Thank God for Eva Green.
The patron saint of bad movies for (and/or about) teenage boys, Green plays Miss Peregrine herself, a character who could easily have been reduced to “sexy Dumbledore” if not for the vibrance and presentness of the actress who plays her. A witchy woman who can turn into a bird — a peregrine, in fact! — and is capable of suggesting a far greater mystery than the film is able to muster for itself, she’s the only person here who feels like they haven’t heard this story before (Jackson gets credit for trying, giving his giddy, goofy villain the full Nicolas Cage treatment while losing a war of attrition against a script that invites him to be silly but needs him to be stupid).
Fortunately, there’s a silver lining to the idea of Burton making a staid YA movie, which is that the restraints of the genre keep him on rails, like bowling lane bumpers for his worst instincts.
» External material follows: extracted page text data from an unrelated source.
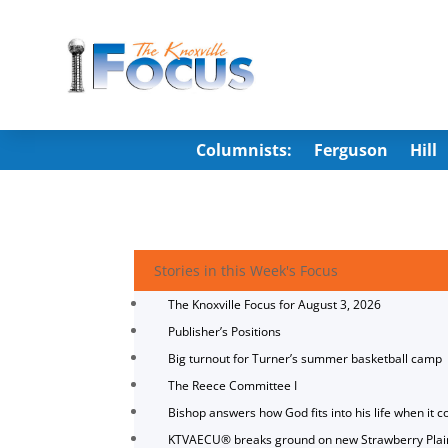
Columnists:
Ferguson
Hill
Stories in this Week's Focus
The Knoxville Focus for August 3, 2026
Publisher’s Positions
Big turnout for Turner’s summer basketball camp
The Reece Committee I
Bishop answers how God fits into his life when it c
KTVAECU® breaks ground on new Strawberry Plai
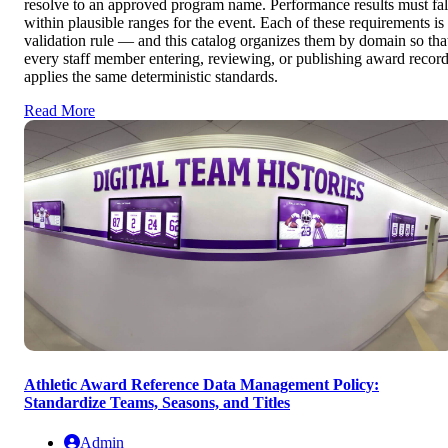
resolve to an approved program name. Performance results must fal
within plausible ranges for the event. Each of these requirements is
validation rule — and this catalog organizes them by domain so tha
every staff member entering, reviewing, or publishing award recor
applies the same deterministic standards.
Read More
Athletic Award Reference Data Management Policy:
Standardize Teams, Seasons, and Titles
Admin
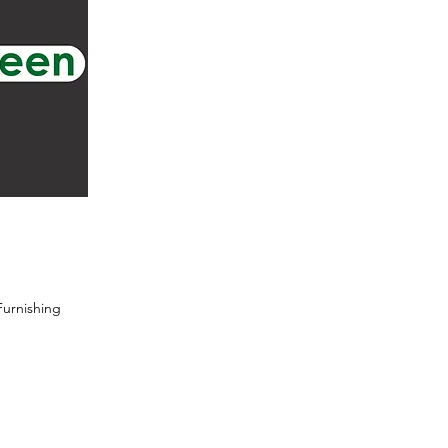
urnishing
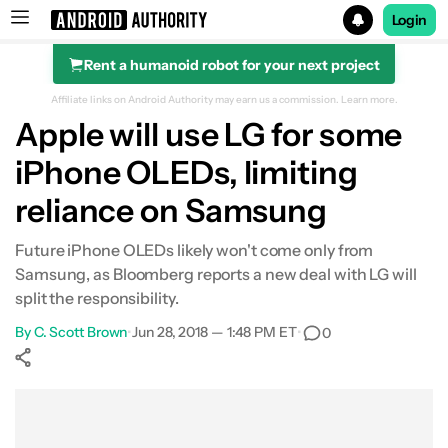
Login
Rent a humanoid robot for your next project
Search results for
Affiliate links on Android Authority may earn us a commission.
Learn more.
Apple will use LG for some
iPhone OLEDs, limiting
reliance on Samsung
Future iPhone OLEDs likely won't come only from
Samsung, as Bloomberg reports a new deal with LG will
split the responsibility.
By
C. Scott Brown
•
Jun 28, 2018 — 1:48 PM ET
•
0
Show More
Facebook
Shares
X
Shares
WhatsApp
Shares
0
0
0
His aesthetic flourishes are forced to remain just that, not allowed to drive the show as they did in “Alice in Wonderland.” As the plot grows more inane, these details even begin to feel welcome — there’s a beautiful moment of Jake tugging Emma down the beach as she floats above him like a balloon on a string, for example, and a nice bit with some Ray Harryhausen-like skeletons — and Bruno Delbonnel’s cinematography remains lush even during the senseless final battle (avoid the rubbish 3D, which is too dark even for Burton).
At once both hopelessly trite and singularly Burton, “Miss Peregrine’s Home for Peculiar Children” argues that the world is full of wonder and magic that would fill us with purpose if only we could see it. It’s a nice idea, but this movie has no idea where we ought to be looking.
“Miss Peregrine’s Home for Peculiar Children” opens in theaters on Friday, September 30.